Now full disclosure, neither my husband or I are carpenters. We have tools and we figure it out as we go. I think that’s what makes these projects so rewarding at the end.
I tried desperately to find an actual “before” photo of this space. When we moved in, this stairwell wall was a horrid blue and for whatever reason we had some awkward cat pictures hanging up. I wish I was making this up, and as hard as I searched, I couldn’t for the life of me find a photo of what it used to be. Maybe because I despised the space so much and never wanted it as a memory.
We keep the door open to our basement stairwell, so this is a space you can see from the kitchen, or walking past into the living room. Even though we painted it and added some family photos, I still felt like it was missing something and after some days of brainstorming, I decided to go with a board and batten herringbone pattern.
First, we started with the trim. I measured out an approximate amount and was only had one strip of trim leftover (always better to have more than not enough). The trim we used was 1-1/4” width for the entire project.
The first step is to measure out the width of your wall. I measured the top and bottom and turned there was nearly an entire inch difference between the two!! That being said, I took the longest measurement and divided it by how many vertical sections I would have (in this case 4.
We added trim to the edges, and again made my pencil marks on the longest section to add the vertical trim pieces. I glued the trim with quick-drying wall adhesive, placed them on the markings, and used a level to make sure they were straight up and down. After that we used a nail gun to nail them to the wall.
The next part was trial and error. We first thought that the angles of our trim would be 45 degrees, but they were slightly off and didn’t quite line up flush. We stuck to our measurements (again take how many angled pieces you want and divide it into the amount of sections you will have). It ended up working out to be about 16-1/2” between each herringbone line. We found that by lining up the trim piece to the marked sections and using a level to draw a line where to cut made the trim fit nice and snug.
After the trim was on, we used caulking trim to fill in the lines, gaps, and holes. This really makes the project go from looking alright to professional in a hurry. I always end up using baby wipes or a damp cloth to clean up the trip for a nice smooth finish!
Once the trim was all done, I brought in a slab of wood (about 8”) in depth to add to the top of the nook. This kind of acted as a mantle that added a gorgeous element to compliment the herringbone.
I stained and painted this piece using a mixture of my favorite stain- Varathane Sun-Bleached, dark grey watered-down paint, and some creamy white paint. All stuff I had sitting around in the house.
While that was drying it was time to paint the trim and wall! I decided to paint this feature wall “Misty Moss” by Behr. I’m not sure if I would love this color in natural light, but because our basement lights have a lot of yellow, it made this color have the perfect sage-green I was hoping for!
Once it was all painted the solid color, I decided to dry-brush the trim pieces to give it more of a 3D, rustic effect.
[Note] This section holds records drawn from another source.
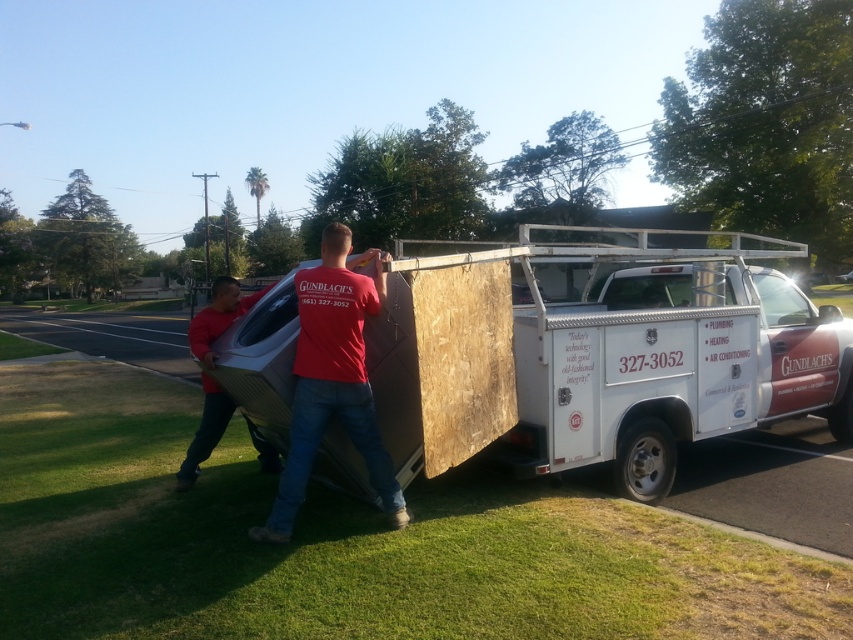
Which is above, white matte truck at center or red matte shirt at center?

white matte truck at center is higher up.

Based on the photo, does white matte truck at center appear on the right side of red matte shirt at center?

Yes, white matte truck at center is to the right of red matte shirt at center.

Identify the location of white matte truck at center. (598, 356).

Find the location of a particular element. This screenshot has width=853, height=640. white matte truck at center is located at coordinates (598, 356).

Who is more forward, (x=543, y=294) or (x=234, y=304)?

Point (x=234, y=304)

Is white matte truck at center in front of matte red shirt at center?

That is True.

Where is `white matte truck at center`? white matte truck at center is located at coordinates (598, 356).

Can you confirm if red matte shirt at center is positioned to the left of matte red shirt at center?

In fact, red matte shirt at center is to the right of matte red shirt at center.

Which of these two, red matte shirt at center or matte red shirt at center, stands taller?

matte red shirt at center is taller.

Who is more forward, (302, 456) or (189, 461)?

Point (302, 456) is in front.

Identify the location of red matte shirt at center. (334, 378).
It also made it easier to see all that beautiful trim from the kitchen! This was done again by going back and forth with some darker green, white, and dark grey. Once the trim was all done, I cleaned up the wall with the green paint wherever the dry-brush may have hit.
At last, the mantle piece was installed using the same adhesive and using some long screws to put it in place. To decorate the mantle, I used the exact same décor I had previously (layered Ikea frames) and some plants. It is amazing how much bigger that little area feels now! With no windows, it always felt uninviting to the basement, which is the complete opposite now.
This basement stairwell design was simple enough for us to accomplish and I am so glad we decided to take the effort to do it! It truly completes the space now!